Open sunilicrsat opened 1 year ago
Unable to help without more details. There are many many issues related to "why are most of my genes named hypothetical?" so please look through the issues to understand why that is.
But I think this is likely due to what you passed to --rename
here, ie here's the help menu -- rename should be a new locus_tag base name, certainly not a file.....
$ funannotate annotate
Usage: funannotate annotate <arguments>
version: 1.8.14
Description: Script functionally annotates the results from funannotate predict. It pulls
annotation from PFAM, InterPro, EggNog, UniProtKB, MEROPS, CAZyme, and GO ontology.
Required:
-i, --input Folder from funannotate predict
or
--genbank Genome in GenBank format
-o, --out Output folder for results
or
--gff Genome GFF3 annotation file
--fasta Genome in multi-fasta format
-s, --species Species name, use quotes for binomial, e.g. "Aspergillus fumigatus"
-o, --out Output folder for results
Optional:
--sbt NCBI submission template file. (Recommended)
-a, --annotations Custom annotations (3 column tsv file)
-m, --mito-pass-thru Mitochondrial genome/contigs. append with :mcode
--eggnog Eggnog-mapper annotations file (if NOT installed)
--antismash antiSMASH secondary metabolism results (GBK file from output)
--iprscan InterProScan5 XML file
--phobius Phobius pre-computed results (if phobius NOT installed)
--signalp SignalP pre-computed results (-org euk -format short)
--isolate Isolate name
--strain Strain name
--rename Rename GFF gene models with locus_tag from NCBI.
--fix Gene/Product names fixed (TSV: GeneID Name Product)
--remove Gene/Product names to remove (TSV: Gene Product)
--busco_db BUSCO models. Default: dikarya
-t, --tbl2asn Additional parameters for tbl2asn. Default: "-l paired-ends"
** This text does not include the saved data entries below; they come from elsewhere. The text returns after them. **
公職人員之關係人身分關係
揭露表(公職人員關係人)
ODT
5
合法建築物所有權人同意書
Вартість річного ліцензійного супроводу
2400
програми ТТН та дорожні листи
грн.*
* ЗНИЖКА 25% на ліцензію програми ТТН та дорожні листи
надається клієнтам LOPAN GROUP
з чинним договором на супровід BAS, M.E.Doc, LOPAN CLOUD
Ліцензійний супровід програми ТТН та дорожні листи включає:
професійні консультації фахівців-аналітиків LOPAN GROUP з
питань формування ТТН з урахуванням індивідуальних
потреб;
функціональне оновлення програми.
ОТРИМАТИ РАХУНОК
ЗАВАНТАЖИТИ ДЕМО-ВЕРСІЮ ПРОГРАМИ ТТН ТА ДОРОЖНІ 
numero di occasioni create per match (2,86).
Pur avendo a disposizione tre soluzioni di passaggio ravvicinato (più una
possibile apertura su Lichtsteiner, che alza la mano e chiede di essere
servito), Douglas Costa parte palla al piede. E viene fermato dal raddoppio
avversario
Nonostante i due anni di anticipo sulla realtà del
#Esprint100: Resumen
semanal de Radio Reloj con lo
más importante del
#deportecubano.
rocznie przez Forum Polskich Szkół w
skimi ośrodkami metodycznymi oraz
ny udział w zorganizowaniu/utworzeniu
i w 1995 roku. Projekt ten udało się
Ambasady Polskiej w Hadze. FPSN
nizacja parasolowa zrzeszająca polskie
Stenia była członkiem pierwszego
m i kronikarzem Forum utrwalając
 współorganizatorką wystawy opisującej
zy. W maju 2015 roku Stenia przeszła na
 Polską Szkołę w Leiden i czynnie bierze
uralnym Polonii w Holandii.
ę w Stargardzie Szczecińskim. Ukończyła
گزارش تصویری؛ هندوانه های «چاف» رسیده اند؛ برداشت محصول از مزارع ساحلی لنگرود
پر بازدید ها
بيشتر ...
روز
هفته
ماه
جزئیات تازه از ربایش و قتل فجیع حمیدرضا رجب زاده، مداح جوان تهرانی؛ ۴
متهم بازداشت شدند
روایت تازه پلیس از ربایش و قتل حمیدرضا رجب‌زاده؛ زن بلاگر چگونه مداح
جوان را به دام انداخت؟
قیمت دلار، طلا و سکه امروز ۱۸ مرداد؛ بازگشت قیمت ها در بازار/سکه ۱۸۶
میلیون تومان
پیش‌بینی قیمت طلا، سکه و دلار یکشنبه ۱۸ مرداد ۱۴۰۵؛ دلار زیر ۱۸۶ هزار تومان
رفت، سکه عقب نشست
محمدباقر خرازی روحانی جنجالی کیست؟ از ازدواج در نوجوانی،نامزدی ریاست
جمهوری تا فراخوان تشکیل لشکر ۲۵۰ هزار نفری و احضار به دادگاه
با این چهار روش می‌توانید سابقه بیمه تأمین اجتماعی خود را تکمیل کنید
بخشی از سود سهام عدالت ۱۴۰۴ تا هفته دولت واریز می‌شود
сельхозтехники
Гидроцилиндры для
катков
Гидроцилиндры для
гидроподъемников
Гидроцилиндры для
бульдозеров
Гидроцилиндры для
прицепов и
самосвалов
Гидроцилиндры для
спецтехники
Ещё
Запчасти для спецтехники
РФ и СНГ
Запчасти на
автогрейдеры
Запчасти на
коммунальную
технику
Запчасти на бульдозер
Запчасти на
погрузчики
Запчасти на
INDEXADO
-d, --database Path to funannotate database. Default: $FUNANNOTATE_DB
--force Force over-write of output folder
--cpus Number of CPUs to use. Default: 2
--tmpdir Volume/location to write temporary files. Default: /tmp
--p2g protein2genome pre-computed results
--header_length Maximum length of FASTA headers. Default: 16
--no-progress Do not print progress to stdout for long sub jobs
Thank you Jon, The gene names have T-1 suffix. Is that making hypothetical proteins? Can I share gene prediction out put? in gff3 of gene prediction also I have a hypothetical protein.
Can you post log files from your predict and annotate runs so I can see what has been run, etc? It would then also help to be able to see what the gene models look like, I don't need the entire GFF/TBL but some snippets so I can see what the naming scheme is and what other annotations have been incorporated.
Which files you need from the following predict output,
1_1.cds-transcripts.fa
1_1.proteins.fa.ndb
1_1.proteins.fa.ntf
1_1.proteins.fa.pot
1_1.validation.txt
1_1.discrepency.report.txt
1_1.proteins.fa.nhr
1_1.proteins.fa.nto
1_1.proteins.fa.psq
1_1.error.summary.txt
1_1.proteins.fa.nin
1_1.proteins.fa.pdb
1_1.proteins.fa.ptf
aspergillus_oryzae.parameters.json
1_1.gbk
1_1.proteins.fa.nog
1_1.proteins.fa.phr
1_1.proteins.fa.pto
1_1.gff3
1_1.proteins.fa.nos
1_1.proteins.fa.pin
1_1.scaffolds.fa
1_1.mrna-transcripts.fa
1_1.proteins.fa.not
1_1.proteins.fa.pog
1_1.stats.json
1_1.proteins.fa
1_1.proteins.fa.nsq
1_1.proteins.fa.pos
1_1.tbl
Hi Jon, I have sent link for the predict output .gff file on nextgen.usfs@gmail.com
Dear team I ran following command, funannotate annotate -i ../10mAF_1/predict_results/ -o ../10mAF_fun/ --rename 10mAF_rename_ncbi.txt --annotations 10mAF_annotations.txt --eggnog 10mAF_eggnog.txt I am getting all hypothetical proteins in the annotation.txt file.